__Task brief__.
Check each line of the entries. Copy the ones that contain the string "give".

━━ Data in this exercise ━━

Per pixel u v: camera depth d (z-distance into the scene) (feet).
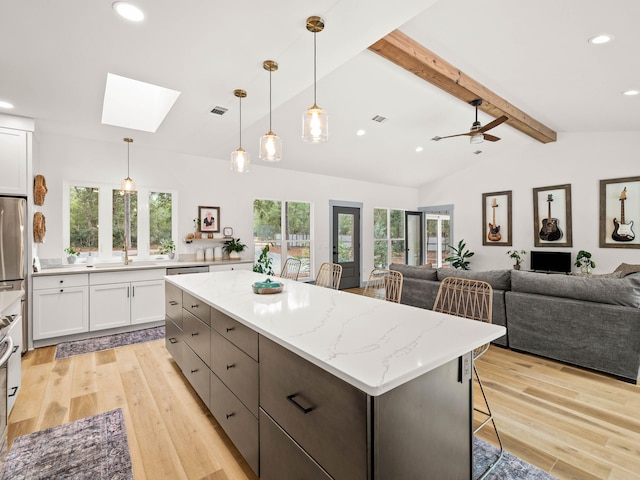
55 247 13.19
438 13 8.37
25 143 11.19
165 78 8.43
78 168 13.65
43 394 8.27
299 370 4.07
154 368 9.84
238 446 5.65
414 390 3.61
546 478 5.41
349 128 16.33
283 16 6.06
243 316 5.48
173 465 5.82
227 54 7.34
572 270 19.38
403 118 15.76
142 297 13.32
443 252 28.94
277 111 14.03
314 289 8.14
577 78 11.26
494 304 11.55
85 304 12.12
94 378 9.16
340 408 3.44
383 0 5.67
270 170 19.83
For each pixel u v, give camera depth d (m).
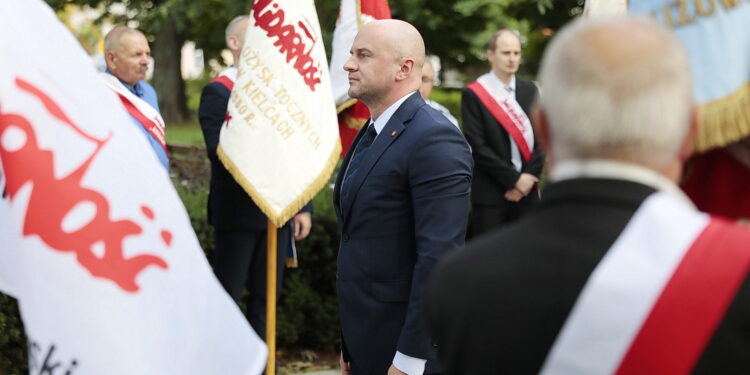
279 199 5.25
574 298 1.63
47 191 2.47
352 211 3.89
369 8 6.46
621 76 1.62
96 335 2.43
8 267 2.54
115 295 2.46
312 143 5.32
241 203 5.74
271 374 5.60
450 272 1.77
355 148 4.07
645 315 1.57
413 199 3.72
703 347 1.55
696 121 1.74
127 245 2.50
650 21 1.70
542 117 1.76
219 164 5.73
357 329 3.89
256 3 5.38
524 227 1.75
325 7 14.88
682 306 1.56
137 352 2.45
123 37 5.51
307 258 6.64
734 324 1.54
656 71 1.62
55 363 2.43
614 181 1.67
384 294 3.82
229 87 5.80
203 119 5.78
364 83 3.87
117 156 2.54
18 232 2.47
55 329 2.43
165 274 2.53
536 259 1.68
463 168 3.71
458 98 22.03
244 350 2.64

━━━
━━ Data in this exercise ━━

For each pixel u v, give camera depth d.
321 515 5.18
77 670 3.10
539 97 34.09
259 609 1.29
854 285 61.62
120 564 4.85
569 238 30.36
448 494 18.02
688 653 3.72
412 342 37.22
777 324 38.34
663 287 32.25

━━━
━━ Data in this exercise ━━

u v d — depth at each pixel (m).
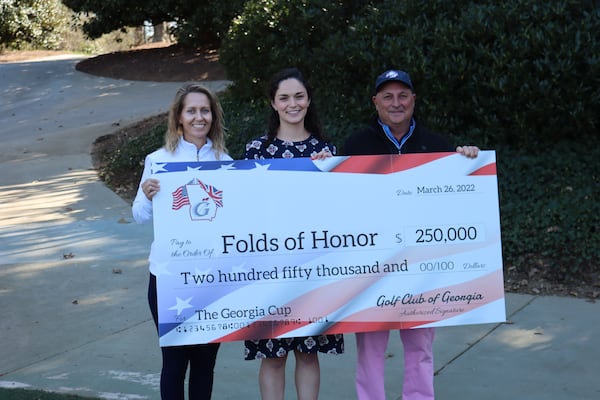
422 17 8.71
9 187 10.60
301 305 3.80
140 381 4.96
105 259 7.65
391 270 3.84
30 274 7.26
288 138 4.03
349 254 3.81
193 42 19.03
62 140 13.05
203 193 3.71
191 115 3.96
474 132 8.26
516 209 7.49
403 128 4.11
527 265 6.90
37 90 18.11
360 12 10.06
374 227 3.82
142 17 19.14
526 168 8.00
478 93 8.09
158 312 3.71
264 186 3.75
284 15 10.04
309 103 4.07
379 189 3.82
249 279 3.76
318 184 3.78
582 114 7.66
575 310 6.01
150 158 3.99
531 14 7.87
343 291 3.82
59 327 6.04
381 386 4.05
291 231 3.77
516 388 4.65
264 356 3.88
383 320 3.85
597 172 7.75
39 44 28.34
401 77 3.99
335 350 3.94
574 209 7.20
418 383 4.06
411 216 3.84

━━━

__Response to the exercise__.
For each pixel u v, give camera depth d (m).
For each pixel u v, give camera depth d.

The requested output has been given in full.